_What to do_
1. In the letter to Ed about the Labour Party, who wrote the covering letter dated 25 April 2007?
2. Extend the letter to Ed about the state of the Labour Party, starting right after its final sentence.

_Excerpt to read_
--------------------------------------------------

It's time to take stock of the Party, Ed. On Tuesday, you and the other members of the National Executive Committee will decide who will be the next General Secretary. You will also have a report on the Refounding Labour consultation. That report appears to have been written before the submissions were read or analysed. Furthermore, it is not impossible that someone will raise the fiasco of a National Policy Forum held in Wrexham four weeks ago. On that occasion A better future for Britain was sent to representatives just 36 hours, without NPF elected representatives having sight of submissions either. As one senior parliamentarian put it very bluntly to me last week: "It's rubbish." That was in reference to the content, not its late delivery.
You can not hope to reach out until you tackle the vested interests in our party.
And no, I'm not talking about the trade unions. You need to concentrate this weekend on the other vested interests at work corroding the integrity of our democratic socialist party, and our representative democracy - whether in the Westminster parliament, our devolved nations/regions or our town halls.
The most damaging influence in the Labour Party is a combination of the current senior management team, and those elected representatives at all levels who rely on their services. In the two reviews you commissioned after being elected leader, grassroots members have sadly experienced more of the same. You have been betrayed. And those of us who voted for you now feel that we are being betrayed by you too, unless you can show decisive Leadership and restore integrity to:
- our consultation processes
- our policy making, and
- our selection of candidates for public elected office
You may or may not remember that I personally handed you a copy of the LabOUR Commission interim report in 2007. Accompanying that was a covering letter dated 25 April 2007 written by Angela Eagle MP, to the then National Executive Committee chair, Mike Griffiths. It was an evidenced based interim report. Interim because the Commission recognised it needed access to internal party data to take its work further. This was the key paragraph:
The [LabOUR] Commission would very much like to work with the NEC to build on this body of research; for example, with an audit of CLPs’ organisational capacity, analysis of membership trends, and in consultation with the Party Treasurer the formulation of measures to rebuild the Party's finances. I very much hope that we can work with the NEC on the important task of rebuilding our Party.

--------------------------------------------------

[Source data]

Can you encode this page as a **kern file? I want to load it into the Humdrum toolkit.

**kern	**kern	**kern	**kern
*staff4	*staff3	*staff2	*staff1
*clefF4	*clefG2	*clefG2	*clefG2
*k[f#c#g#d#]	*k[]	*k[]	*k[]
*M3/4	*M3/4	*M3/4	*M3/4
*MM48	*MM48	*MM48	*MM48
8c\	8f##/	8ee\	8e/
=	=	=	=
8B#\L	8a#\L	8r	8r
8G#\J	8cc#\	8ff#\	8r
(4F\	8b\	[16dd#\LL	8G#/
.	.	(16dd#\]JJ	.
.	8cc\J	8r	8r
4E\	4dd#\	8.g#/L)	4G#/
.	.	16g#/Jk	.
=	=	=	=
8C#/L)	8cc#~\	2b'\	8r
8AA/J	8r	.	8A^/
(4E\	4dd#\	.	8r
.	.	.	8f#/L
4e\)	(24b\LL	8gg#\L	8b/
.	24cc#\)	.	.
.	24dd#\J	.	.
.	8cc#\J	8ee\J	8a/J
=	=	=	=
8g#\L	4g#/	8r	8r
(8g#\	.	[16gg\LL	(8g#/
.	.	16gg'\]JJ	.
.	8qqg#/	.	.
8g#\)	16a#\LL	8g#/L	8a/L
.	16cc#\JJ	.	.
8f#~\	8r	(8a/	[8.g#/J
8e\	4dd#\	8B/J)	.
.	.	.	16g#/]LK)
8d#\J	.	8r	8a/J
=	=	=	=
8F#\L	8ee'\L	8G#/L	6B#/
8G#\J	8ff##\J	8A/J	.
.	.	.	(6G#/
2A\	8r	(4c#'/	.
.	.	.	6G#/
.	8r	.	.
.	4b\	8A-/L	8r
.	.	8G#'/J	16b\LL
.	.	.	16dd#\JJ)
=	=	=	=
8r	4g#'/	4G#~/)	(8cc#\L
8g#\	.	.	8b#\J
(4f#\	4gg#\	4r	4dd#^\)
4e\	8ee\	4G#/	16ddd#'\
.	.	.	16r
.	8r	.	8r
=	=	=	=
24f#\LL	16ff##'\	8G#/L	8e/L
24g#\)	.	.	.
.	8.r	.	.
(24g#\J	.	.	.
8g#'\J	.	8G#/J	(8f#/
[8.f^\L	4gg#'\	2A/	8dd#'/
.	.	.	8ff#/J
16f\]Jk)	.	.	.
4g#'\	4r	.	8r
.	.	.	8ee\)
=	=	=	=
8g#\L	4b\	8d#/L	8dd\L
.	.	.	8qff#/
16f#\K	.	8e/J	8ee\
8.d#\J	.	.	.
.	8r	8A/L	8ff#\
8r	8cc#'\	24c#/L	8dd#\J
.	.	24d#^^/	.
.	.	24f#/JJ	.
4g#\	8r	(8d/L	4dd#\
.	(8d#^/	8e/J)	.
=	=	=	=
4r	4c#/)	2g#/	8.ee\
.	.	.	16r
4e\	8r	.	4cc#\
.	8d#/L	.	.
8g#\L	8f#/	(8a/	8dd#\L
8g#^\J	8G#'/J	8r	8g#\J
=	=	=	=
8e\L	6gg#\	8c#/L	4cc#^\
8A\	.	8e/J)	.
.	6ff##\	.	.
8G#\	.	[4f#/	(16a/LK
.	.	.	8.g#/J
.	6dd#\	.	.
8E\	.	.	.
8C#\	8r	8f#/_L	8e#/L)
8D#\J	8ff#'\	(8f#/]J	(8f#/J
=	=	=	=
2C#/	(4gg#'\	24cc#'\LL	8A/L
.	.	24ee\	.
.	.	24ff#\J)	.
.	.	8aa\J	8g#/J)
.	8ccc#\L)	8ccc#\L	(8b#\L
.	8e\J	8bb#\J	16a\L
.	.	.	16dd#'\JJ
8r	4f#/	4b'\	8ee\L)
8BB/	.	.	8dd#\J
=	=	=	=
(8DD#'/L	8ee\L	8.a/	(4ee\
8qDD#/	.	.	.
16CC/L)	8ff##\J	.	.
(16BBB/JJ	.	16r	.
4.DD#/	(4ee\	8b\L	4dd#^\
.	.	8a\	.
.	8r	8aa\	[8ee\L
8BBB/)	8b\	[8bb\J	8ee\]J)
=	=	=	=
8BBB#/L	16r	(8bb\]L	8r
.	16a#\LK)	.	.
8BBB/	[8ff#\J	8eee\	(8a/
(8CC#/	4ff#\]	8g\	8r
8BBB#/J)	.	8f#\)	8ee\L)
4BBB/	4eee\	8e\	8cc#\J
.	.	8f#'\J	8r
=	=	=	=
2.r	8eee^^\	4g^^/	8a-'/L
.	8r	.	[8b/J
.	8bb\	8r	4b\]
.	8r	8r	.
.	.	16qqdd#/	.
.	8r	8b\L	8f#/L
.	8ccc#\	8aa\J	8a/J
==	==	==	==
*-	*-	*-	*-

--------------------------------------------------

_Responses in order_
1. Angela Eagle MP wrote it.

2.
The Refounding Labour exercise failed to undertake a systematic assessment of our Party's organisational structures. Why? Because it is not in the interests of staff or those who depend on their services to expose either the hollowed out state of much of our party across the country, or highlight what really works. Good practice is often achieved despite Labour Party staff. If you want to get a whiff of this ask any CLP/or BLP secretary whether they rely on the National Database for membership contact details. Rightly or wrongly, a significant proportion of members do not trust the national Labour Party with their full contact details.
Labour Uncut today published a piece by Kevin Meagher which touches on this issue:
First, we need to create greater incentive for members to be involved locally. After all, the party’s poor bloody infantry are taken for granted – and always have been. Constituency chairs, secretaries and treasurers keep the show on the road, but no-one in their right mind would want to do these jobs. Responsibility without power or prestige is never a winning offer.
Yet these are the people who robustly refuse to be drawn on criticising the party when the Sunday Times phones up now and again inviting them to do so. They are the party’s centre of gravity and deserve a bigger and more defined role and some good old fashioned gratitude.
You may not have been fully aware of it, but the answer you gave to @SarahEvansk on Twitter on Thursday could prove decisive to liberating yourself and your Leadership form the malign forces at work inside the Labour Party.
She asked:
@Ed_Miliband will we ever get to see all the submissions from #RefoundingLabour? #askedm
@Ed_Miliband replied:
@sarahevansk yes, we should do what we can to make them public. #asked
For those of us with an inkling of how simple and straightforward it will be to publish those submissions, the obvious question is not if, but when?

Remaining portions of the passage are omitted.